Even if you haven't seen Tron: Legacy, you surely know from the trailers that Kevin Flynn has been trapped in the Grid for years. The upcoming animated TV show, Tron: Uprising, which we reported on earlier, plans to fill in the gaps between the two movies. (Warning: spoiler alert.)
Eddie Kitsis, one of the screenwriters of Tron: Legacy, told Boxoffice Magazine, "This animated show will take place from when Flynn is in a safe house. It's from when Clu takes over the grid to before when Sam comes in. So if you were wondering what was the grid like before that, then watch the show."

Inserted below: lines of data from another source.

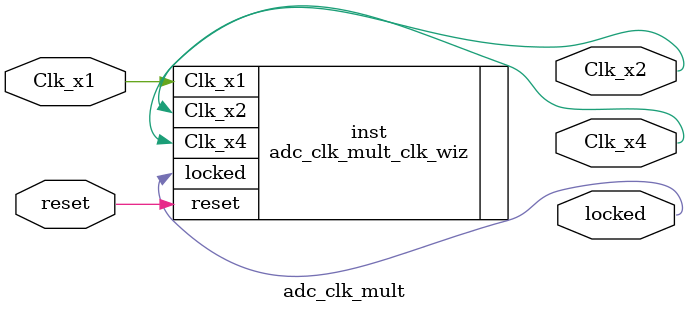
<source format=v>


`timescale 1ps/1ps

(* CORE_GENERATION_INFO = "adc_clk_mult,clk_wiz_v6_0_11_0_0,{component_name=adc_clk_mult,use_phase_alignment=true,use_min_o_jitter=false,use_max_i_jitter=false,use_dyn_phase_shift=false,use_inclk_switchover=false,use_dyn_reconfig=false,enable_axi=0,feedback_source=FDBK_AUTO,PRIMITIVE=MMCM,num_out_clk=2,clkin1_period=16.276,clkin2_period=10.0,use_power_down=false,use_reset=true,use_locked=true,use_inclk_stopped=false,feedback_type=SINGLE,CLOCK_MGR_TYPE=NA,manual_override=false}" *)

module adc_clk_mult 
 (
  // Clock out ports
  output        Clk_x2,
  output        Clk_x4,
  // Status and control signals
  input         reset,
  output        locked,
 // Clock in ports
  input         Clk_x1
 );

  adc_clk_mult_clk_wiz inst
  (
  // Clock out ports  
  .Clk_x2(Clk_x2),
  .Clk_x4(Clk_x4),
  // Status and control signals               
  .reset(reset), 
  .locked(locked),
 // Clock in ports
  .Clk_x1(Clk_x1)
  );

endmodule

</source>
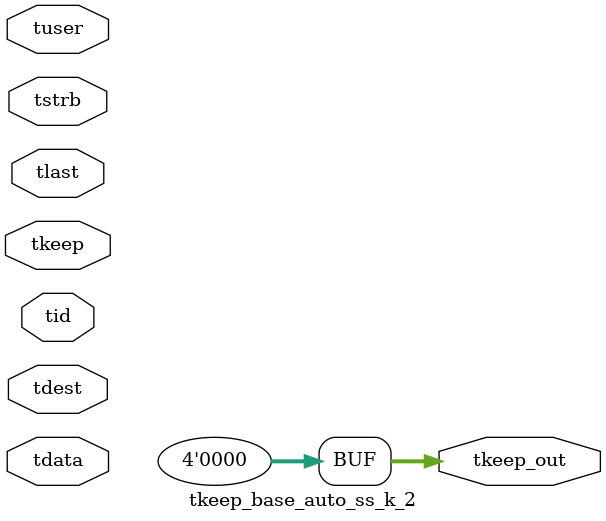
<source format=v>


`timescale 1ps/1ps

module tkeep_base_auto_ss_k_2 #
(
parameter C_S_AXIS_TDATA_WIDTH = 32,
parameter C_S_AXIS_TUSER_WIDTH = 0,
parameter C_S_AXIS_TID_WIDTH   = 0,
parameter C_S_AXIS_TDEST_WIDTH = 0,
parameter C_M_AXIS_TDATA_WIDTH = 32
)
(
input  [(C_S_AXIS_TDATA_WIDTH == 0 ? 1 : C_S_AXIS_TDATA_WIDTH)-1:0     ] tdata,
input  [(C_S_AXIS_TUSER_WIDTH == 0 ? 1 : C_S_AXIS_TUSER_WIDTH)-1:0     ] tuser,
input  [(C_S_AXIS_TID_WIDTH   == 0 ? 1 : C_S_AXIS_TID_WIDTH)-1:0       ] tid,
input  [(C_S_AXIS_TDEST_WIDTH == 0 ? 1 : C_S_AXIS_TDEST_WIDTH)-1:0     ] tdest,
input  [(C_S_AXIS_TDATA_WIDTH/8)-1:0 ] tkeep,
input  [(C_S_AXIS_TDATA_WIDTH/8)-1:0 ] tstrb,
input                                                                    tlast,
output [(C_M_AXIS_TDATA_WIDTH/8)-1:0 ] tkeep_out
);

assign tkeep_out = {1'b0};

endmodule


</source>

He can speak authoritatively: the ideas that he and co-writer Adam Horowitz generated but could not use in the movie have made their way into the new TV show. The duo has even worked on several Uprising episodes. What's more, the writers have announced "a 10-part micro series" to precede the Tron: Uprising.

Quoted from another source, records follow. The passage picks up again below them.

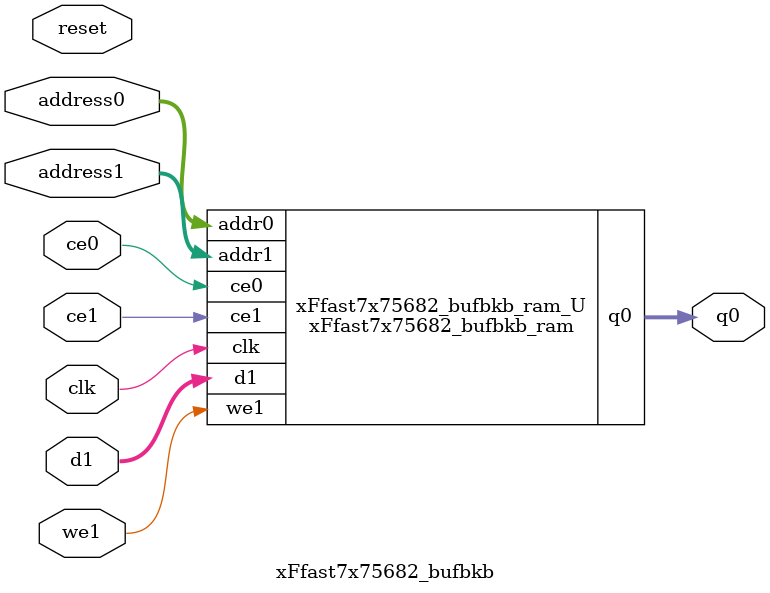
<source format=v>
`timescale 1 ns / 1 ps
module xFfast7x75682_bufbkb_ram (addr0, ce0, q0, addr1, ce1, d1, we1,  clk);

parameter DWIDTH = 8;
parameter AWIDTH = 12;
parameter MEM_SIZE = 3840;

input[AWIDTH-1:0] addr0;
input ce0;
output reg[DWIDTH-1:0] q0;
input[AWIDTH-1:0] addr1;
input ce1;
input[DWIDTH-1:0] d1;
input we1;
input clk;

(* ram_style = "block" *)reg [DWIDTH-1:0] ram[0:MEM_SIZE-1];




always @(posedge clk)  
begin 
    if (ce0) begin
        q0 <= ram[addr0];
    end
end


always @(posedge clk)  
begin 
    if (ce1) begin
        if (we1) 
            ram[addr1] <= d1; 
    end
end


endmodule

`timescale 1 ns / 1 ps
module xFfast7x75682_bufbkb(
    reset,
    clk,
    address0,
    ce0,
    q0,
    address1,
    ce1,
    we1,
    d1);

parameter DataWidth = 32'd8;
parameter AddressRange = 32'd3840;
parameter AddressWidth = 32'd12;
input reset;
input clk;
input[AddressWidth - 1:0] address0;
input ce0;
output[DataWidth - 1:0] q0;
input[AddressWidth - 1:0] address1;
input ce1;
input we1;
input[DataWidth - 1:0] d1;



xFfast7x75682_bufbkb_ram xFfast7x75682_bufbkb_ram_U(
    .clk( clk ),
    .addr0( address0 ),
    .ce0( ce0 ),
    .q0( q0 ),
    .addr1( address1 ),
    .ce1( ce1 ),
    .we1( we1 ),
    .d1( d1 ));

endmodule


</source>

If you're thinking Star Wars: Clone Wars, we're right there with you. But where Star Wars had six movies, several video games and multiple books from numerous creators to build its mythology, Tron: Uprising seems to be using the discards of Tron: Legacy as plot:
"To give you an example of how we approached storytelling sometimes is like when you're in the End of Line club, when we first meet Castor and he's being berated by one of the patrons saying, 'I want an audience with Zuse.' His name is Bartik, and there's an entire back story we have for him. The guy with him, his name is Hopper, there's a whole thing between the two of them, what they are doing in there, and how they got there. It's like over the years of developing this movie, we developed all these mythologies and all these back stories and all little tangential things."
"Did we have time to do the Bartik story? No. But now maybe the Bartik story is in the animated series—you know, he's got a huge scar on his face. I want to know how he got that scar. We couldn't sit down and write that there's a guy with a scar on his face without knowing what the scar was. So we hope it adds to the depth of the movie."

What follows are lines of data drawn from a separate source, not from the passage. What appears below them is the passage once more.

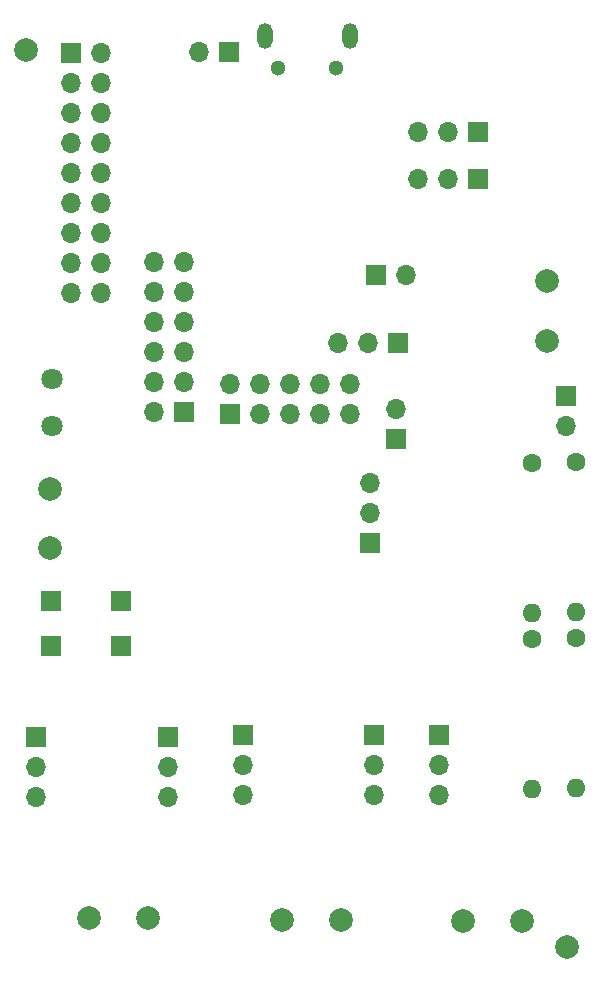
<source format=gbr>
%TF.GenerationSoftware,KiCad,Pcbnew,(6.0.10)*%
%TF.CreationDate,2023-02-23T14:30:16-05:00*%
%TF.ProjectId,rp2040_v0,72703230-3430-45f7-9630-2e6b69636164,rev?*%
%TF.SameCoordinates,Original*%
%TF.FileFunction,Soldermask,Bot*%
%TF.FilePolarity,Negative*%
%FSLAX46Y46*%
G04 Gerber Fmt 4.6, Leading zero omitted, Abs format (unit mm)*
G04 Created by KiCad (PCBNEW (6.0.10)) date 2023-02-23 14:30:16*
%MOMM*%
%LPD*%
G01*
G04 APERTURE LIST*
%ADD10C,2.000000*%
%ADD11C,1.600000*%
%ADD12O,1.600000X1.600000*%
%ADD13R,1.700000X1.700000*%
%ADD14O,1.700000X1.700000*%
%ADD15C,1.300000*%
%ADD16O,1.300000X2.200000*%
%ADD17C,1.800000*%
G04 APERTURE END LIST*
D10*
%TO.C,H2*%
X157300000Y-123300000D03*
%TD*%
D11*
%TO.C,R49*%
X154300000Y-97200000D03*
D12*
X154300000Y-109900000D03*
%TD*%
D11*
%TO.C,R47*%
X158100000Y-97150000D03*
D12*
X158100000Y-109850000D03*
%TD*%
D11*
%TO.C,R48*%
X154300000Y-82300000D03*
D12*
X154300000Y-95000000D03*
%TD*%
%TO.C,R46*%
X158100000Y-94950000D03*
D11*
X158100000Y-82250000D03*
%TD*%
D10*
%TO.C,J27*%
X116803000Y-120887500D03*
X121803000Y-120887500D03*
%TD*%
D13*
%TO.C,J3*%
X143025000Y-72200000D03*
D14*
X140485000Y-72200000D03*
X137945000Y-72200000D03*
%TD*%
D13*
%TO.C,J22*%
X128778000Y-78209000D03*
D14*
X128778000Y-75669000D03*
X131318000Y-78209000D03*
X131318000Y-75669000D03*
X133858000Y-78209000D03*
X133858000Y-75669000D03*
X136398000Y-78209000D03*
X136398000Y-75669000D03*
X138938000Y-78209000D03*
X138938000Y-75669000D03*
%TD*%
%TO.C,J18*%
X141000000Y-110480000D03*
X141000000Y-107940000D03*
D13*
X141000000Y-105400000D03*
%TD*%
%TO.C,J13*%
X115311000Y-47630000D03*
D14*
X117851000Y-47630000D03*
X115311000Y-50170000D03*
X117851000Y-50170000D03*
X115311000Y-52710000D03*
X117851000Y-52710000D03*
X115311000Y-55250000D03*
X117851000Y-55250000D03*
X115311000Y-57790000D03*
X117851000Y-57790000D03*
X115311000Y-60330000D03*
X117851000Y-60330000D03*
X115311000Y-62870000D03*
X117851000Y-62870000D03*
X115311000Y-65410000D03*
X117851000Y-65410000D03*
X115311000Y-67950000D03*
X117851000Y-67950000D03*
%TD*%
%TO.C,J19*%
X129840000Y-110450000D03*
X129840000Y-107910000D03*
D13*
X129840000Y-105370000D03*
%TD*%
%TO.C,J11*%
X141125000Y-66400000D03*
D14*
X143665000Y-66400000D03*
%TD*%
D13*
%TO.C,J15*%
X157226000Y-76703000D03*
D14*
X157226000Y-79243000D03*
%TD*%
D13*
%TO.C,J7*%
X119550000Y-94020000D03*
%TD*%
D14*
%TO.C,J17*%
X146500000Y-110480000D03*
X146500000Y-107940000D03*
D13*
X146500000Y-105400000D03*
%TD*%
%TO.C,J2*%
X128651000Y-47511000D03*
D14*
X126111000Y-47511000D03*
%TD*%
D10*
%TO.C,J25*%
X148500000Y-121100000D03*
X153500000Y-121100000D03*
%TD*%
%TO.C,J28*%
X133156000Y-120995500D03*
X138156000Y-120995500D03*
%TD*%
D15*
%TO.C,J5*%
X132874500Y-48855500D03*
D16*
X131694500Y-46185500D03*
X138894500Y-46185500D03*
D15*
X137714500Y-48855500D03*
%TD*%
D14*
%TO.C,J21*%
X112314000Y-110628000D03*
X112314000Y-108088000D03*
D13*
X112314000Y-105548000D03*
%TD*%
D10*
%TO.C,H1*%
X111506000Y-47371000D03*
%TD*%
D13*
%TO.C,J9*%
X142800000Y-80300000D03*
D14*
X142800000Y-77760000D03*
%TD*%
D13*
%TO.C,J8*%
X149733000Y-58293000D03*
D14*
X147193000Y-58293000D03*
X144653000Y-58293000D03*
%TD*%
D13*
%TO.C,J14*%
X124846000Y-77991000D03*
D14*
X122306000Y-77991000D03*
X124846000Y-75451000D03*
X122306000Y-75451000D03*
X124846000Y-72911000D03*
X122306000Y-72911000D03*
X124846000Y-70371000D03*
X122306000Y-70371000D03*
X124846000Y-67831000D03*
X122306000Y-67831000D03*
X124846000Y-65291000D03*
X122306000Y-65291000D03*
%TD*%
D10*
%TO.C,J23*%
X113500000Y-89500000D03*
X113500000Y-84500000D03*
%TD*%
D14*
%TO.C,J16*%
X140600000Y-84045000D03*
X140600000Y-86585000D03*
D13*
X140600000Y-89125000D03*
%TD*%
%TO.C,J6*%
X119500000Y-97800000D03*
%TD*%
D14*
%TO.C,J20*%
X123490000Y-110628000D03*
X123490000Y-108088000D03*
D13*
X123490000Y-105548000D03*
%TD*%
%TO.C,J4*%
X113600000Y-97800000D03*
%TD*%
%TO.C,J1*%
X149733000Y-54356000D03*
D14*
X147193000Y-54356000D03*
X144653000Y-54356000D03*
%TD*%
D10*
%TO.C,J12*%
X155575000Y-66969000D03*
X155575000Y-71969000D03*
%TD*%
D13*
%TO.C,J10*%
X113600000Y-94000000D03*
%TD*%
D17*
%TO.C,BZ1*%
X113700000Y-75200000D03*
X113700000Y-79200000D03*
%TD*%
M02*

</source>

There we have it. Perhaps in the spirit of not giving too much away, the screenwriters discussed a man with a scar on his face, rather than ask the questions we really wanted to learn more about, such as how Clu could amass such power. (Other questions we could ask include "How could Flynn acquire food in a digital world?" and "Why didn't he die of a vitamin D deficiency?")
Part of Tron's appeal is the sparse, glowing scenery, a pared-down world where only the most basic elements are displayed. Maybe the creators of Tron: Uprising have a lesson to learn ... that when it comes to Tron, less is more.